Mol-AE: Auto-Encoder Based Molecular Representation Learning With 3D Cloze Test Objective

Authors: Junwei Yang, Kangjie Zheng, Siyu Long, Zaiqing Nie, Ming Zhang, Xinyu Dai, Wei-Ying Ma, Hao Zhou

ICML 2024 | Conference PDF | Archive PDF | Plain Text | LLM Run Details

Reproducibility Variable Result LLM Response
Research Type Experimental Empirical results demonstrate that MOL-AE achieves a large margin performance gain compared to the current state-of-the-art 3D molecular modeling approach. and Extensive experimental results demonstrate that MOL-AE consistently outperforms various molecular representation learning methods across a diverse set of molecular understanding tasks. and Extensive experimental results demonstrate that MOL-AE achieves state-of-the-art performance on a standard molecular benchmark, including various molecular classification and molecular regression tasks.
Researcher Affiliation Collaboration 1School of Computer Science, National Key Laboratory for Multimedia Information Processing, Peking University-Anker Embodied AI Lab, Peking University. 2School of Artificial Intelligence, National Key Laboratory for Novel Software Technology, Nanjing University. 3Institute for AI Industry Research (AIR), Tsinghua University. This work was done during the internship of Junwei, Kangjie and Siyu at AIR. 4Phar Molix Inc.
Pseudocode No The paper does not contain any structured pseudocode or algorithm blocks.
Open Source Code Yes The source codes of MOL-AE are publicly available at https://github.com/yjwtheonly/Mol AE.
Open Datasets Yes For pre-training, we use the large-scale molecular dataset provided by Zhou et al. (2023), which contains 19M molecules and 209M conformations generated by ETKGD(Riniker & Landrum, 2015) and Merck Molecular Force Field (Halgren, 1996).

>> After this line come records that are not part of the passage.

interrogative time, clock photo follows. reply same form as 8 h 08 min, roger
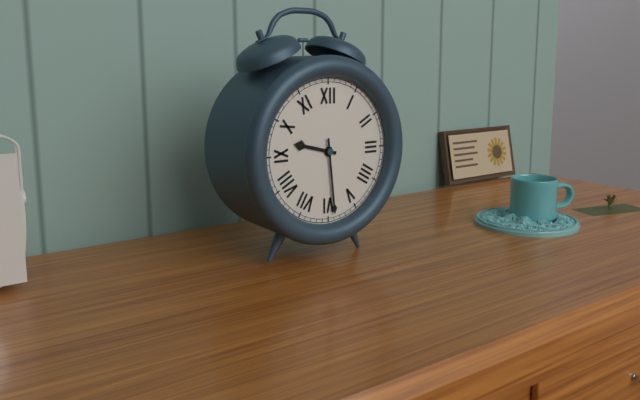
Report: 9 h 29 min
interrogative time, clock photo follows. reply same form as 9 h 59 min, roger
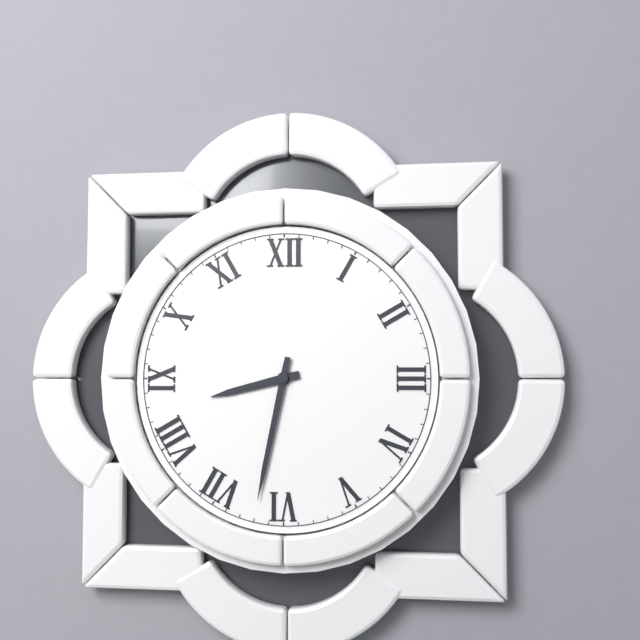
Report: 8 h 32 min
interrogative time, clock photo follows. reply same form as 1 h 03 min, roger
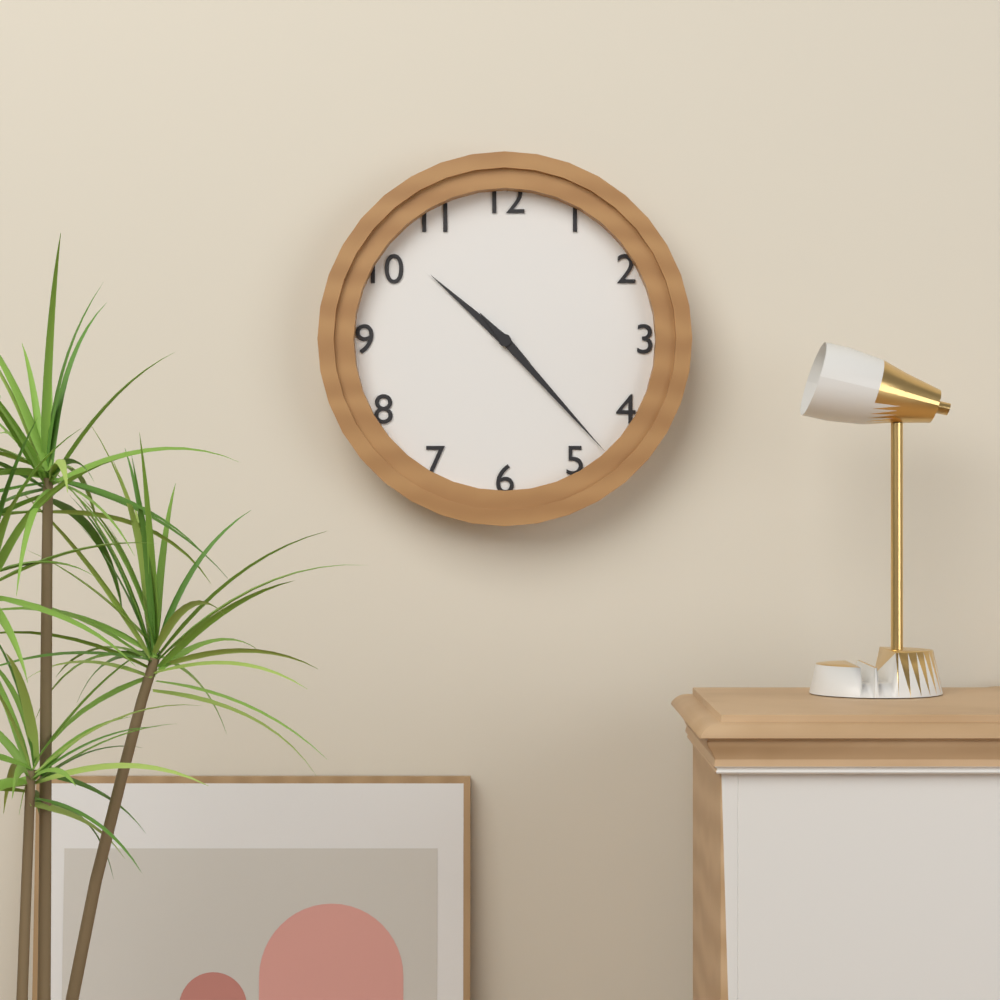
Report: 10 h 23 min
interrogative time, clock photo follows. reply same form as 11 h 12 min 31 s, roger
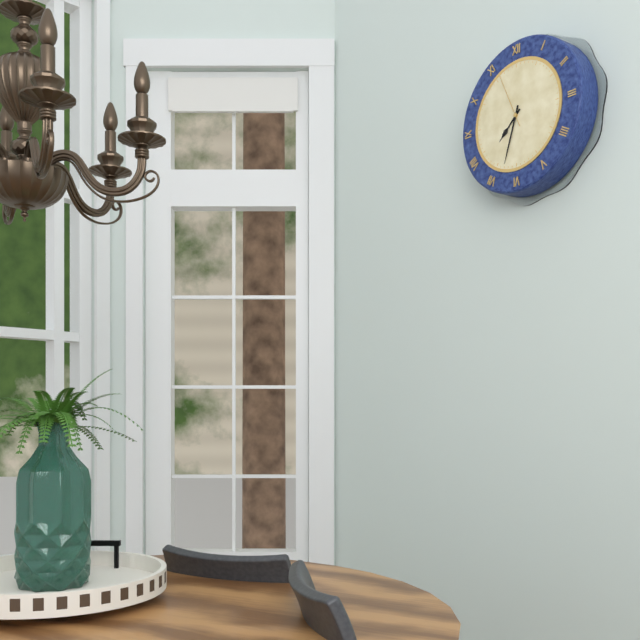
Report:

For finetuning, we adopt the most widely used benchmark Molecule Net (Wu et al., 2018), including 9 classification datasets and 6 regression datasets and the data split is the same as Zhou et al. (2023) (cf. Appendix D for more details).
Dataset Splits Yes For fine-tuning, we adopt the most widely used benchmark Molecule Net (Wu et al., 2018), including 9 classification datasets and 6 regression datasets and the data split is the same as Zhou et al. (2023) (cf. Appendix D for more details). and in Table 6 (Appendix D): Molecules (train/valid/test) with specific numbers for each dataset like QM7 5,464/685/681.
Hardware Specification Yes We train MOL-AE on a single NVIDIA A100 GPU for about 2 days.
Software Dependencies No The paper mentions using 'Adam' optimizer and 'GELU' activation function, but it does not provide specific version numbers for any key software components or libraries (e.g., Python, PyTorch, TensorFlow, scikit-learn).
Experiment Setup Yes We implement MOL-AE using 15 stacked Transformer layers in encoder and 5 stacked Transformer layers in decoder, each with 64 attention heads. The model dimension and feedforward dimension of each Transformer layer are 512 and 2048. For pre-training, We set the drop ratio=0.15 in drop module D. We use Adam (Kingma & Ba, 2014) and polynomial learning rate scheduler to train MOL-AE and set the learning rate 1e-4, weight decay 1e-4, warmup step 10K. The total training step is 1M and each batch has 128 samples at maximum. For more pre-training hyper-parameters, please refer to Table 7. In different downstream task, we use different hyper-parameters. For detailed fine-tuning hyper-parameters, please refer to Table 8.